You should collect statistics on appropriate columns of a hash index frequently just as you would for any base table or join index. For most applications, you should collect the statistics on base table columns rather than on hash index columns. See Collect Statistics on Base Table Columns Instead of Hash Index Columns.
An important exception to this guideline is the case where a hash index is defined on a complex expression that a predicate expression specifies on the relevant base table column.
A complex expression is defined as any expression that specifies something other than a simple column reference on the right hand side of a predicate. The Optimizer can only use statistics from those complex expressions that can be mapped completely to a hash index expression.

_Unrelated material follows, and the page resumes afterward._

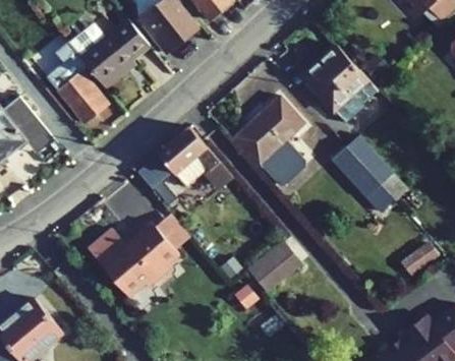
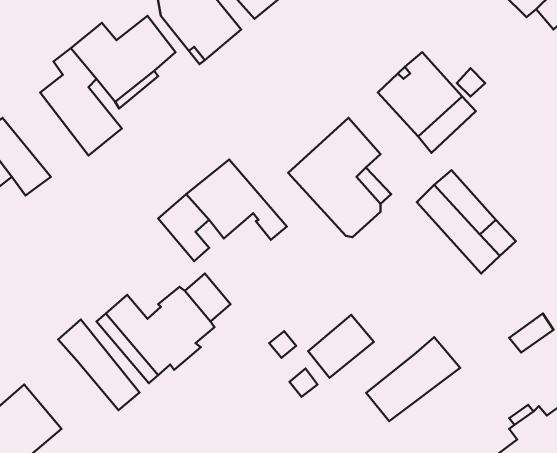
building: none -> [58,319,139,410]
building: none -> [366,337,460,421]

Collecting statistics on the hash index for those expressions enhances the ability of the Optimizer to estimate single-table cardinalities for a query that specifies the base table expressions in its predicate. See Teradata Vantage™ SQL Request and Transaction Processing, B035-1142.

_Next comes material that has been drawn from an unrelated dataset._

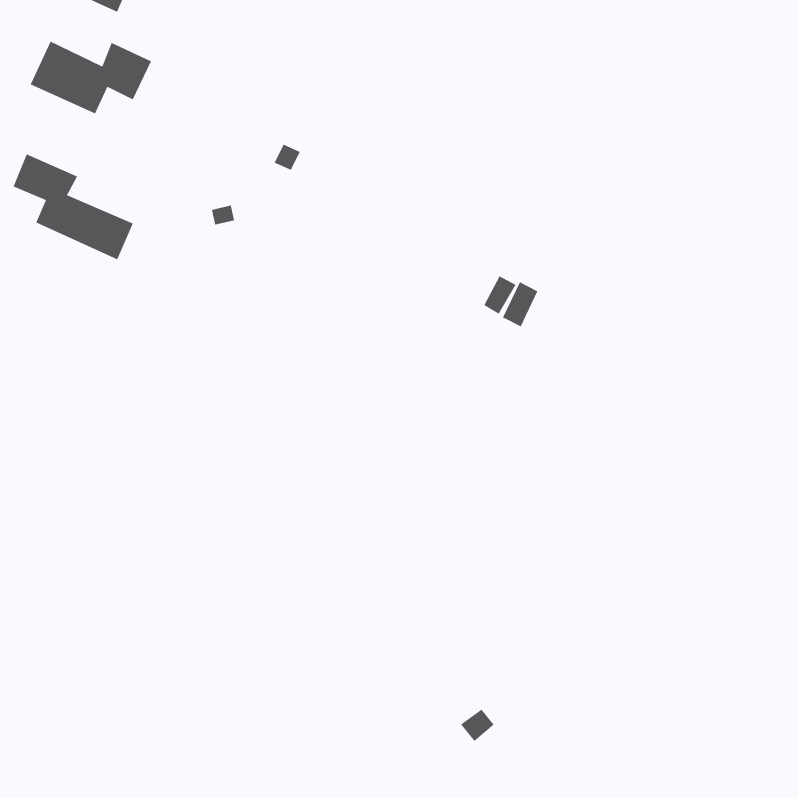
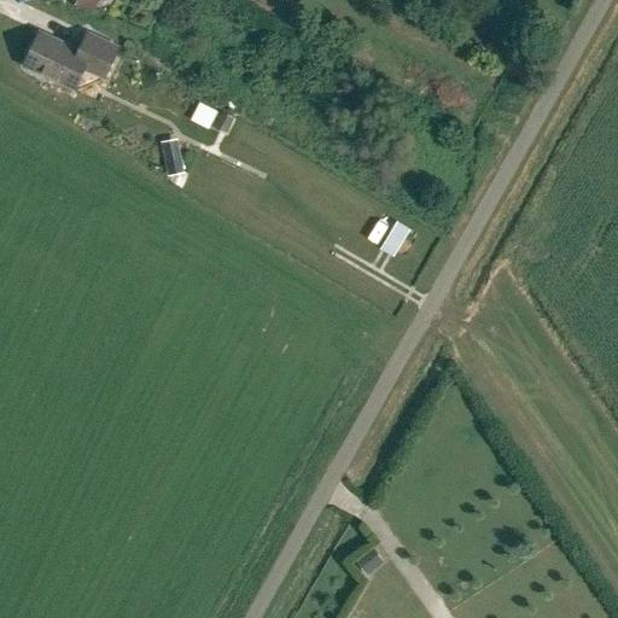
building: [13,153,134,260] -> none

Always consider using the SAMPLE options when you collect and recollect statistics on a hash index. See Reducing the Cost of Collecting Statistics by Sampling for further information about these options and recommendations on how to use them.
When you create a hash index with a BY clause, you can collect and drop statistics on those columns using an INDEX clause to specify the column set.
For example, suppose a hash index has the following definition:
CREATE HASH INDEX ord_hidx_8 (o_custkey, o_orderdate) ON orders BY (o_custkey, o_orderdate) ORDER BY (o_orderdate);
Then you can collect statistics on the partitioning columns as shown in the following example:
COLLECT STATISTICS ON ord_hidx_8 INDEX (o_custkey, o_orderdate);
Note that you can only use columns specified in a BY clause definition if you use the keyword INDEX in your COLLECT STATISTICS statement.
A poorer choice would be to collect statistics using the column clause syntax. To do this, you must perform two separate requests.
COLLECT STATISTICS ON ord_hidx_8 COLUMN o_custkey; COLLECT STATISTICS ON ord_hidx_8 COLUMN o_orderdate;
You should collect the statistics for a multicolumn index on the index itself rather than on the individual columns because you have more selectivity when you collect statistics on the index columns as a set.
For example, a query with a condition like WHERE x=1 AND y=2 is better optimized if statistics are collected on INDEX (x,y) than if they are collected individually on column x and column y.
The same restrictions hold for the DROP STATISTICS statement.